→ **Work to be completed**
Your answer should repeat exactly the line containing "Türkiye’de milyonlarca sürücüy" and all lines after it through the end of the material below, with no other text.

→ **Supplied records**
>>>>
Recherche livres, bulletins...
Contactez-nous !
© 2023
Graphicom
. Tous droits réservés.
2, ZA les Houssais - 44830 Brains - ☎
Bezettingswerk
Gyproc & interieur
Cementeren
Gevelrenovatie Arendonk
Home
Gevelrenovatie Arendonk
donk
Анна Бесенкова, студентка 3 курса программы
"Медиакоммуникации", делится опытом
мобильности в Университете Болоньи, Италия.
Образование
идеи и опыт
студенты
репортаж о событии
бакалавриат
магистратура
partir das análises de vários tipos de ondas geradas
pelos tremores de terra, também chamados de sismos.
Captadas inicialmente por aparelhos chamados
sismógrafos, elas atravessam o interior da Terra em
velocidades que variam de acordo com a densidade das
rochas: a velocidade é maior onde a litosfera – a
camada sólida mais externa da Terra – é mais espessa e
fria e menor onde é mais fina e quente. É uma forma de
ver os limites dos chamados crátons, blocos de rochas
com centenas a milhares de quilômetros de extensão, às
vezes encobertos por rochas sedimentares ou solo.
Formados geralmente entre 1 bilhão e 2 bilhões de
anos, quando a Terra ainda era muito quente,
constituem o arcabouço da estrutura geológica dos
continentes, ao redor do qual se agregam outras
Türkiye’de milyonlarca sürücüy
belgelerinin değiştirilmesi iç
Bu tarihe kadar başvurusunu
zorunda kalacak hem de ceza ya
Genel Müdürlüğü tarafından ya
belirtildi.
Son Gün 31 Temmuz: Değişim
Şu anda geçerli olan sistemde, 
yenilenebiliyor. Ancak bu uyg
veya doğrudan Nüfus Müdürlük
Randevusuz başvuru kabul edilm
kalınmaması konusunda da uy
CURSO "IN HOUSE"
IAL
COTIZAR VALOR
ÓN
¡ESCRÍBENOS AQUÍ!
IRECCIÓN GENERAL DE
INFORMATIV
<<<<
→ **Exercise answer**
Türkiye’de milyonlarca sürücüy
belgelerinin değiştirilmesi iç
Bu tarihe kadar başvurusunu
zorunda kalacak hem de ceza ya
Genel Müdürlüğü tarafından ya
belirtildi.
Son Gün 31 Temmuz: Değişim
Şu anda geçerli olan sistemde, 
yenilenebiliyor. Ancak bu uyg
veya doğrudan Nüfus Müdürlük
Randevusuz başvuru kabul edilm
kalınmaması konusunda da uy
CURSO "IN HOUSE"
IAL
COTIZAR VALOR
ÓN
¡ESCRÍBENOS AQUÍ!
IRECCIÓN GENERAL DE
INFORMATIV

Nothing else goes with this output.